ABSTRACT:

Placental dysplasia critically impairs fetal growth and development by disrupting nutrient supply. Thiamine, predominantly in its bioactive form thiamine pyrophosphate, serves as an essential coenzyme in mitochondrial energy metabolism, yet its regulatory role in placental development remains elusive.

Objectives

This study systematically unraveled the metabolic network disparities between sows with different reproductive potentials and elucidates the mechanisms by which characterized metabolites enhance placental angiogenesis and nutrient transport efficiency to promote fetal development.

Methods

We initially analyzed plasma and fecal metabolite composition and fecal microbial composition of sows with high and low reproductive potential by 16S rRNA sequencing and untargeted metabolomics. Subsequently, we evaluated the effects of thiamine, the identified characterized metabolite, on the angiogenesis and nutrient transport functions of placenta and the growth and development of offspring in a rat model, as well as verified the effects of thiamine on the cell migration of placental trophoblast cells by in vitro experiment.

Results

Sows with high reproductive potential exhibit a distinct metabolic profile with significantly elevated plasma arginine and fecal thiamine levels and the abundance of gut thiamine-synthesizing bacteria increases in parallel.
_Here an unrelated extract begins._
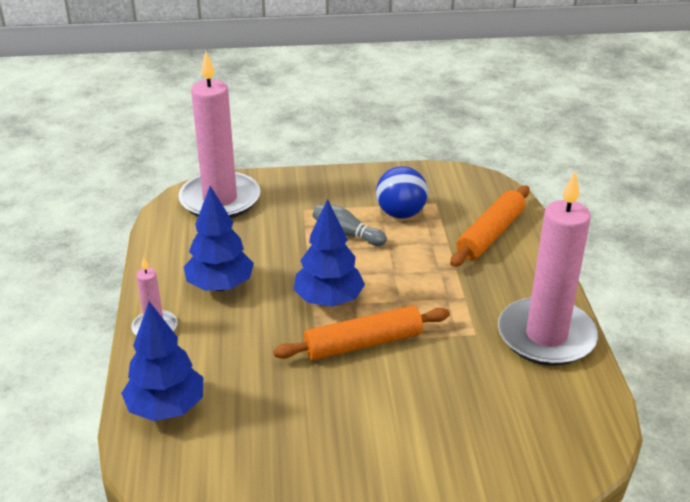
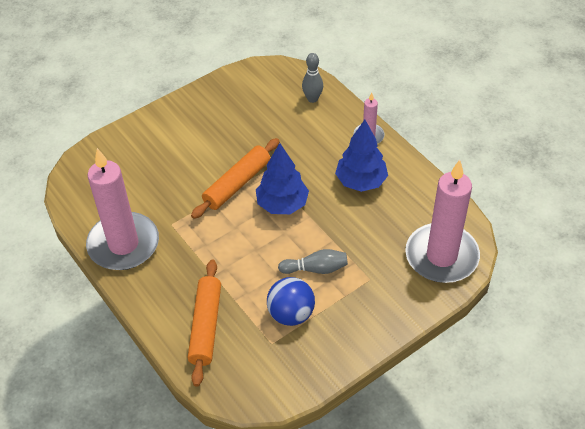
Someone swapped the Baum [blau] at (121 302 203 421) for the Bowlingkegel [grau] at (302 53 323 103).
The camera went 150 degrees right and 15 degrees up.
Maternal thiamine supplementation effectively promotes offspring growth and enhances thiamine metabolism in the maternal-placental-fetal axis. Meanwhile, thiamine improves placental function by increasing thiamine-related metabolic enzymes and acetyl-CoA content in the placenta. Furthermore, thiamine facilitates placental angiogenesis via activation of the Notch signaling pathway and initiates the Notch-PI3K/AKT cascade reaction, which regulates placental nutrient metabolism efficiency and transporter expression.

Conclusions

Maternal supplementation with thiamine during gestation and lactation promotes placental development and enhances offspring growth through activation of the Notch signaling pathway.